In het eerste decennium van de 21e eeuw heeft het waterschap zijn beleid ten aanzien van het waterbeheer ingrijpend gewijzigd. Men ontwikkelde plannen om de Dommel weer een natuurlijker karakter te geven. De kanalisatie van de rivier zal over aanzienlijke afstanden ongedaan gemaakt worden, waardoor tegelijk de waterbergingscapaciteit van de rivier zal toenemen.
De kwaliteit van het Dommelwater is in de loop van de twintigste eeuw ernstig verslechterd als gevolg van het gebruik van kunstmest in de landbouw en door de intensieve veehouderij. Het water van de Dommel werd daardoor zeer voedselrijk. Ook de sterke verstedelijking droeg zijn steentje bij aan de vervuiling: de hoeveelheid afvalwater uit huishoudens en industrie nam aanzienlijk toe, terwijl zelfs een stad als Eindhoven tot in de jaren ’50 geen waterzuiveringsinstallatie had. Die kwam pas in 1963. Een groot aantal plaatsen in de regio was via transportleidingen op deze grote waterzuiveringsinstallatie van Eindhoven aangesloten. De maatregelen hebben hun vruchten afgeworpen: de waterkwaliteit van de Dommel is in de 21e eeuw behoorlijk vooruit gegaan.

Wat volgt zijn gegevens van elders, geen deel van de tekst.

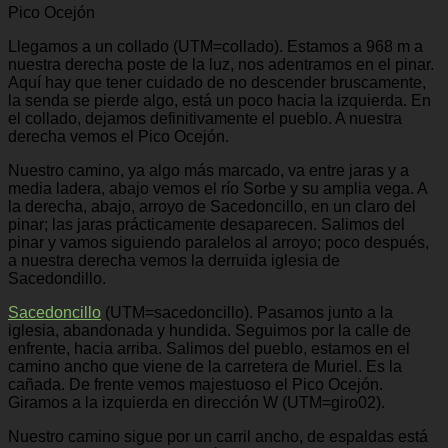
Pico Ocejón
Llegamos a un collado (UTM=collado). Estamos a 968 m a
nuestra derecha poste de la luz, nos adentramos en el pinar.
Aquí hay que tener cuidado de no descender bruscamente,
la senda se pierde algo, está un poco hacia la izquierda. En
el collado, dejamos definitivamente el pueblo. A nuestra
derecha vemos el Pico Ocejón.
Nuestro camino, ya algo más marcado, va entre jaras y a
media ladera, abajo vemos el río Sorbe y su amplia vega. A
la derecha, abajo, arroyo de Sacedoncillo, en un claro del
pinar; las jaras prácticamente desaparecen. Salimos del
pinar y vamos siguiendo paralelos al arroyo; poco después,
a nuestra derecha vemos la derruida iglesia de
Sacedondillo.
Sacedoncillo
(UTM=sacedoncillo). Pasamos junto a la
iglesia, abandonada y hundida. Seguimos por la calle de
enfrente, hacia arriba. Salimos del pueblo, estamos en el
camino ancho que viene de la carretera de Muriel. Es la
cañada. De frente vemos majestuoso el Pico Ocejón.
Giramos a la izquierda en dirección W (UTM=giro02).
Nuestro camino sigue por un carril ancho, de espaldas está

Ondanks de problemen die de watermolens in het verleden opleverden met betrekking tot de waterafvoer, zijn er langs de Dommel nog verschillende bewaard gebleven, zowel op Belgisch als op Nederlands grondgebied. Het gaat om molens in Overpelt (Kleinmolen, Wedelse Molen, Bemvoortse Molen en Slagmolen), Valkenswaard (Venbergse Watermolen), Dommelen (Dommelse Watermolen), Waalre (Volmolen), Eindhoven (Genneper watermolen) en Nederwetten (Hooidonkse watermolen). De historie van deze watermolens gaat vaak ver terug. Zo wordt de Wedelse Molen al in 710 vermeld.
Maar er zijn ook watermolens langs de Dommel geheel of gedeeltelijk verdwenen. Dat zijn de Loondermolen (tussen de Dommelse Watermolen en de Volmolen), de Stratumse Watermolen te Eindhoven en de Woenselse Watermolen te Woensel, de Wolfswinkelse Watermolen bij Son, de Borchmolen in Sint-Oedenrode, de Kasterense Watermolen, twee watermolens in Boxtel en de watermolen bij Herlaar.